As pricy as it is, it may actually be cheaper than the alternative.
(Score: 3, Interesting) by BsAtHome on Monday November 23 2020, @06:35PM (1 child)
Only partially purpose built. You can better describe it with the operational method of a generic system for a subset of problems. It will do very well with many simulations. Maybe primarily related to fluid-dynamics problems, but that is not a limitation in many science problems. You can also build a nice ray-tracer ;-)
(Score: 2) by Hartree on Tuesday November 24 2020, @05:15AM
Yes, I should have read it deeper before answering. The big plus is the higher rate of communication between cores. That should help with more tightly coupled physical systems that don't bust up as well into largely independent elements. I'd be interested to see how well it works on something viciously that way and nonlinear like general relativity simulations.
On the other hand, the proof is in the profits. Gene Amdahl and Trilogy Systems crashed very hard in the early 80s when they tried wafer scale integration.
(Score: 2) by krishnoid on Monday November 23 2020, @07:49PM (2 children)
Cerebras - superchip
Cerberus - dog that guards hades
Cerebus - aardvark
Cerebrus -- blog poster? I think it's a typo.
(Score: 3, Informative) by PiMuNu on Monday November 23 2020, @08:20PM
Cerebrum - the largest part of the brain containing the cerebral cortex
So yes, Cerebrus is a typo, in that cerebrum is second declension neuter whereas cerebrus would be second declension masculine were it to exist.
(Score: 0) by Anonymous Coward on Tuesday November 24 2020, @02:41AM
Isn't Cerebras what holds up Cereboobs?
(Score: 1) by soylentnewsfan1 on Monday November 23 2020, @07:56PM (2 children)
Could this "faster-than-real-time" property be used for fusion reactors to keep and contain the reaction and its fields better than current methods?
(Score: 2) by captain normal on Monday November 23 2020, @08:26PM
Or maybe use it for something profitable, like...I don't know...gaming the stock market?

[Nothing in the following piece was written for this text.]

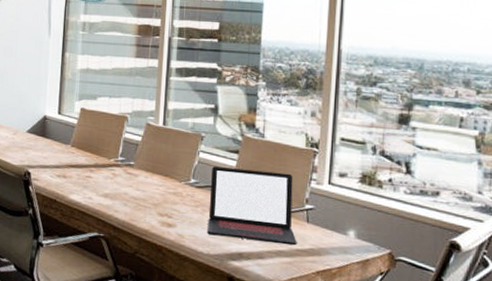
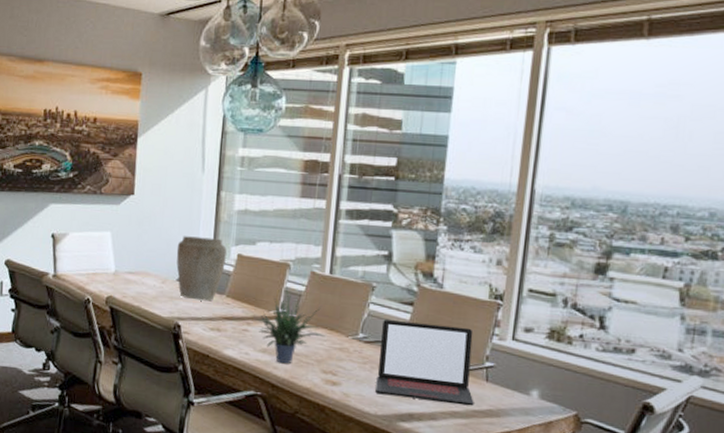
vase: none [26,92,71,151] -> present [176,236,227,302]
potted plant: none [98,137,161,208] -> present [256,286,325,364]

Or maybe something really useful like cleaning up the thin layer of atmosphere on this rock ball.
"It is easier to fool someone than it is to convince them that they have been fooled" Mark Twain
(Score: 2) by TheRaven on Tuesday November 24 2020, @11:22AM
sudo mod me up
(Score: 0) by Anonymous Coward on Monday November 23 2020, @09:57PM (3 children)

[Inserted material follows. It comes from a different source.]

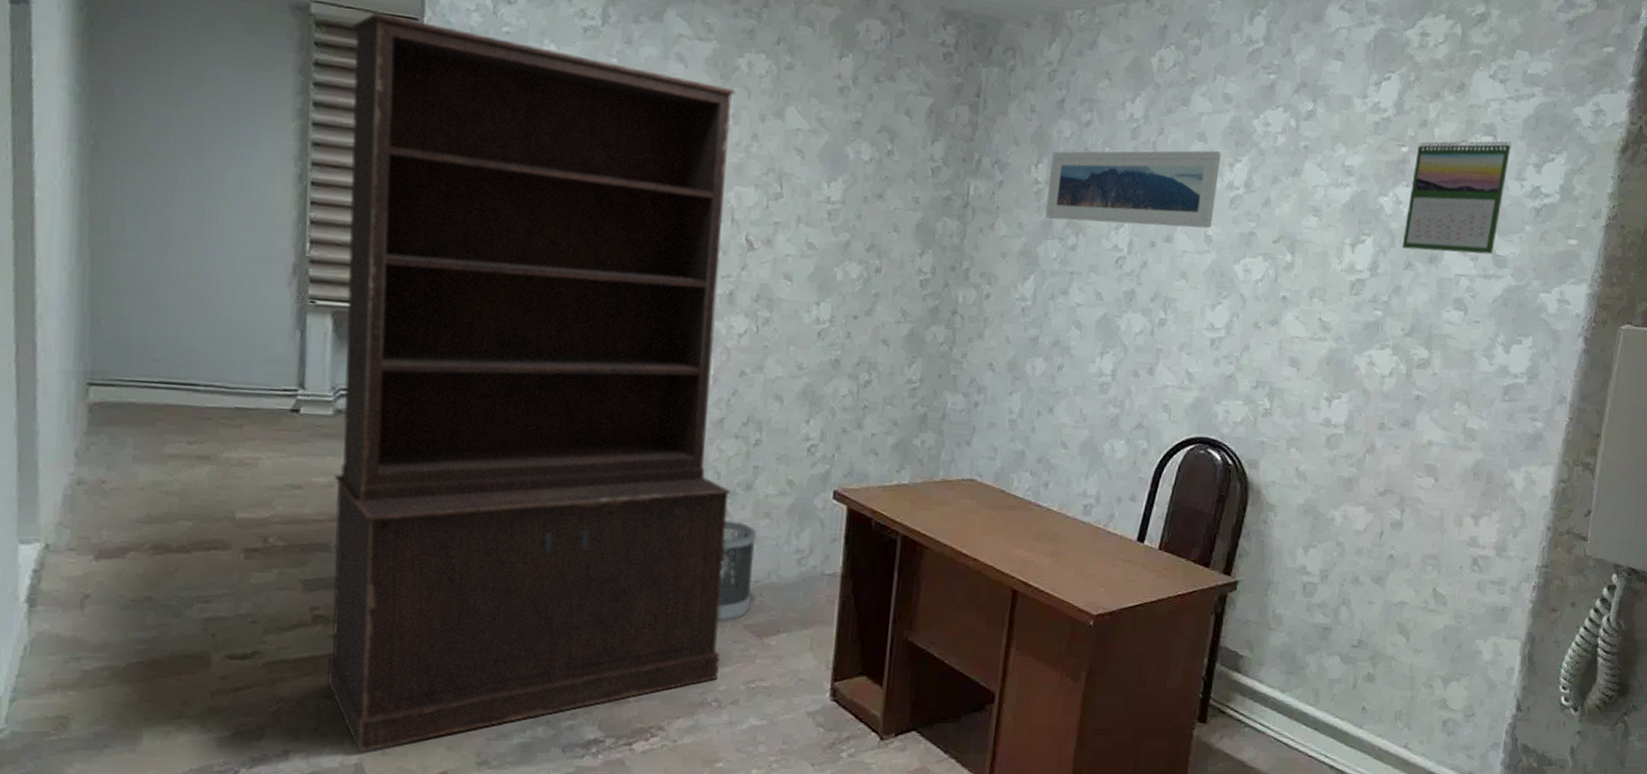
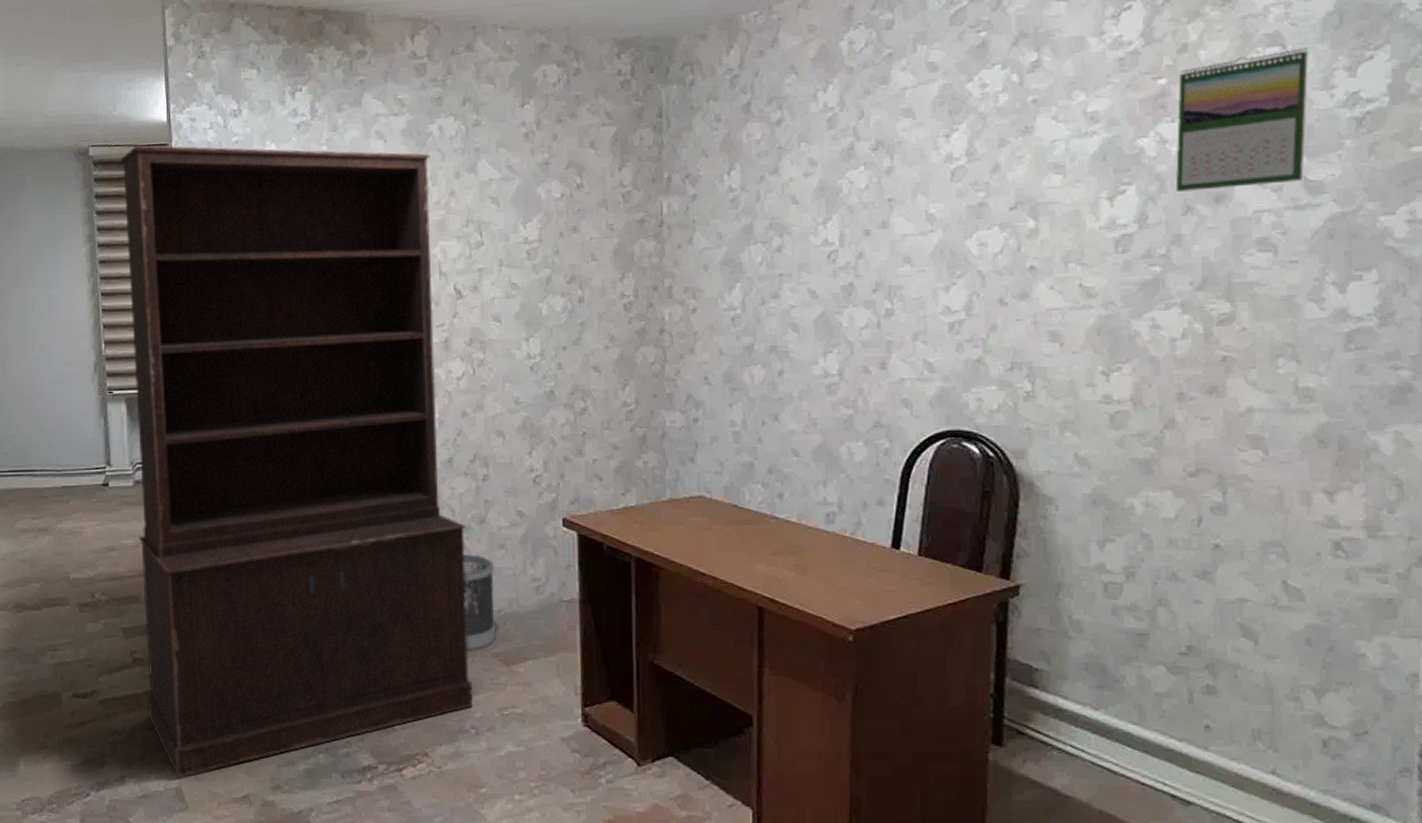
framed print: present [1045,150,1221,229] -> none [744,124,934,224]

They will stack two of these with solder dots (or some other connector technology). Chiller capacity & power supply will have to roughly double, but otherwise it's a plug for plug replacement for the single wafer version.

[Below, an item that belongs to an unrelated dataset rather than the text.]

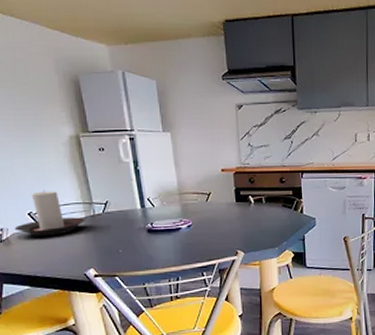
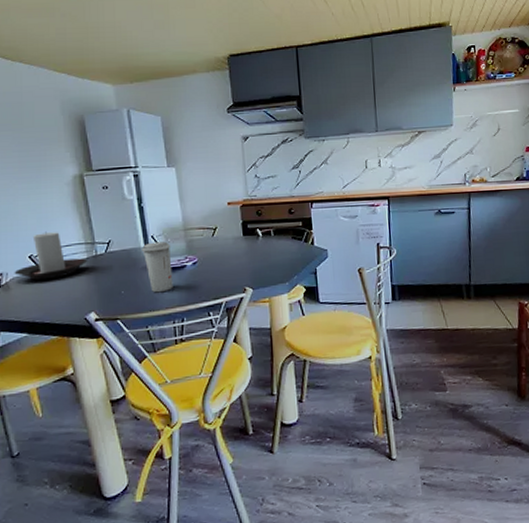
coffee cup: none [138,204,169,253] -> present [142,241,173,293]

(Score: 2) by takyon on Monday November 23 2020, @10:14PM (2 children)
TSMC Will Manufacture 3D Stacked WoW Chips In 2021 Claims Executive [wccftech.com]
Whole wafer on whole wafer (WWoWW)?
[SIG] 10/28/2017: Soylent Upgrade v14 [soylentnews.org]
(Score: 2) by hendrikboom on Monday November 23 2020, @11:32PM (1 child)
Hmmm. How *would* one design a Word of Warfare chip? What would it do?
(Score: 2) by takyon on Monday November 23 2020, @11:43PM
In a world: kill.
WoW (wafer on wafer) could be a crude way to double performance by stacking two wafers. Heat issues could limit the applications. We should know more within a year.
[SIG] 10/28/2017: Soylent Upgrade v14 [soylentnews.org]
(Score: 0) by Anonymous Coward on Tuesday November 24 2020, @03:26AM
vote fraud generation and detection. sell both sides! ka-ching!